Na mesma quadra, no estacionamento de um prédio, a água acumulou 1,20m de altura e pode ter danificado mais de 80 veículos. “Geralmente, a água sobe dez, 15 centímetros no máximo. Teve motorista que tentou tirar o carro, mas apagou e não conseguiu sair”, conta o porteiro Jean Berbert. Segundo ele, em dez minutos a água subiu mais de um metro.
Na 402 Norte, um carro ficou pendurado na entrada da garagem. Michelle Jansen, 35, estava dormindo quando o porteiro recomendou que ela tirasse o automóvel dali. “Quase não consegui. O volume da água já era muito forte. Estacionei do lado de fora e voltei para o apartamento”, lembra.
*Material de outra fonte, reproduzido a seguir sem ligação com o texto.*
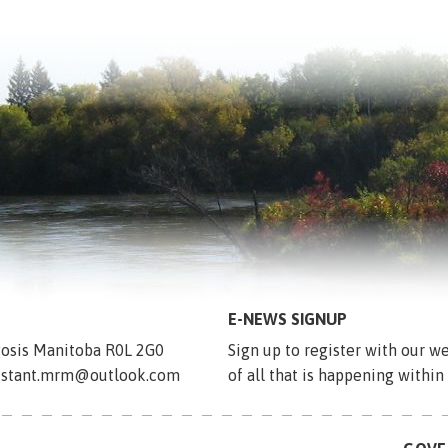
E-NEWS SIGNUP
egosis Manitoba R0L 2G0
Sign up to register with our we
sistant.mrm@outlook.com
of all that is happening within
Uma hora depois, foi avisada de que “o carro estava rodopiando na rua”. Outro carro, que permaneceu no interior, ficou completamente danificado.
Subsolo é castigado
Dono de um estúdio de fotografia, Rodrigo Carletti, 40, estima prejuízo de pelo menos R$ 120 mil: “Quando o espaço for liberado, o jeito é tentar secar o que der para ver o que dá para recuperar”.
Adriano Teles, 29, é sócio da academia ao lado do estúdio. Ele conta que, na noite de terça-feira, após o expediente, observou com amigos a intensidade da chuva. “Ela foi aumentando até derrubar uma parte da mureta e a água começar a entrar na loja. Começamos a tirar as coisas quando o vidro de proteção quebrou. Em 10 minutos, a água subiu 2,5 metros”, lembra. Adriano contabiliza que o estrago pode chegar a R$ 300 mil em eletrônicos, estoque e equipamentos danificados.
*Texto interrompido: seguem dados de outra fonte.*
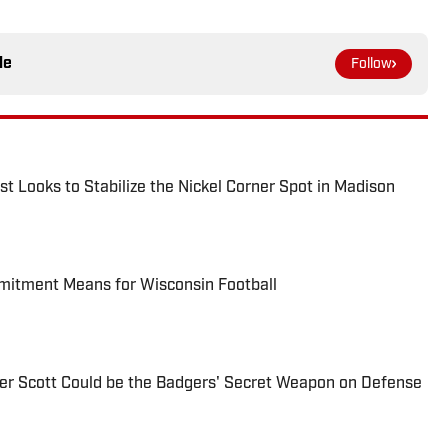
le
Follow
t Looks to Stabilize the Nickel Corner Spot in Madison
itment Means for Wisconsin Football
ier Scott Could be the Badgers' Secret Weapon on Defense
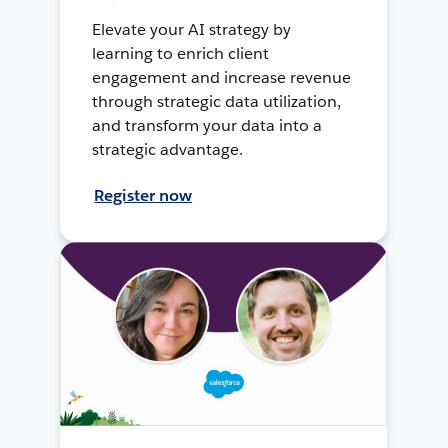
Elevate your AI strategy by
learning to enrich client
engagement and increase revenue
through strategic data utilization,
and transform your data into a
strategic advantage.
Register now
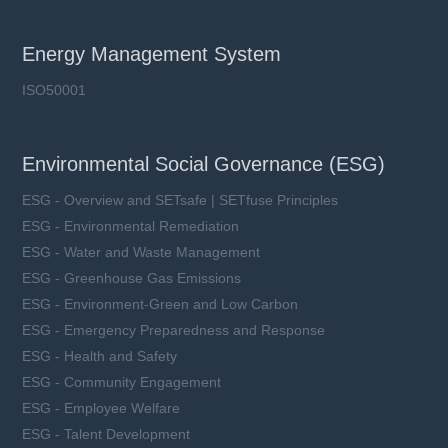
Energy Management System
ISO50001
Environmental Social Governance (ESG)
ESG - Overview and SETsafe | SETfuse Principles
ESG - Environmental Remediation
ESG - Water and Waste Management
ESG - Greenhouse Gas Emissions
ESG - Environment-Green and Low Carbon
ESG - Emergency Preparedness and Response
ESG - Health and Safety
ESG - Community Engagement
ESG - Employee Welfare
ESG - Talent Development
“Felizmente, a perda foi material”, destaca o jovem, contando que um funcionário dormia dentro da academia. “Ele costuma limpar tudo depois que fechamos e depois descansar um pouco. Quando acordou, não conseguiu sair. Tivemos que chamar os bombeiros”, afirma.
Para retirá-lo, foi necessário arrancar a grade de proteção soldada no chão. “Foi desesperador. A gente não sabia em que altura estava a água, se iria subir, se ele conseguiria recuperar. Ainda bem que ele ficou bem. Nosso prejuízo, aqui, é recuperável”, relata.
Investimento se foi por água abaixo
Quem conhece bem os estragos que a região da 402 Norte enfrenta é uma mulher que se identificou apenas como Branca, de 57 anos. Proprietária de um restaurante, viu todo o estoque ser tomado pelas águas. “Moro há 23 anos na quadra e tenho certeza que isso poderia ser evitado. O pior é que vai acontecer de novo. É um desrespeito com a gente que paga impostos. Eu perdi tudo e já estou preocupada com a próxima chuva”, reclamou.
Igor Reis, 27 anos, havia acabado uma sessão de tatuagem quando a chuva começou. “Estava arrumando minhas coisas para ir embora quando percebi que o volume de água, na rua, era grande e começou a entrar no estúdio”, lembra. Ele revela que chegou a pensar que os vizinhos estivessem jogando a água na direção da loja, na 711 Norte, mas era apenas a enxurrada ultrapassando as grades de proteção.
Pela janela, era possível ver a água ultrapassando um metro e meio de altura. “O vidro estourou e, em questão de três minutos, a água já estava no joelho. Em cinco, chegou na cintura”, detalha o tatuador que, desesperado, ainda tentou salvar o equipamento de trabalho. “Tomei muito choque. Cheguei a cair no chão. Mais tarde os bombeiros disseram que tive sorte de não ter acontecido nada grave comigo”, conta.
Nada conseguiu ser salvo: material descartável, máquinas de trabalho, sofá, móveis, livros, revistas e artes. “É um material que estamos comprando há quase dez anos. Não é algo fácil de recuperar. Cada máquina custa uns R$ 800”, lamenta Guga Baygon, 37 anos. O prejuízo ultrapassa os R$ 20 mil.
“Agora vamos começar do zero, procurar outra loja. Aqui não dá. É como se fosse uma bomba-relógio. Em uma próxima chuva, pode acontecer de novo. Foi todo um investimento por água abaixo”, destaca Baygon.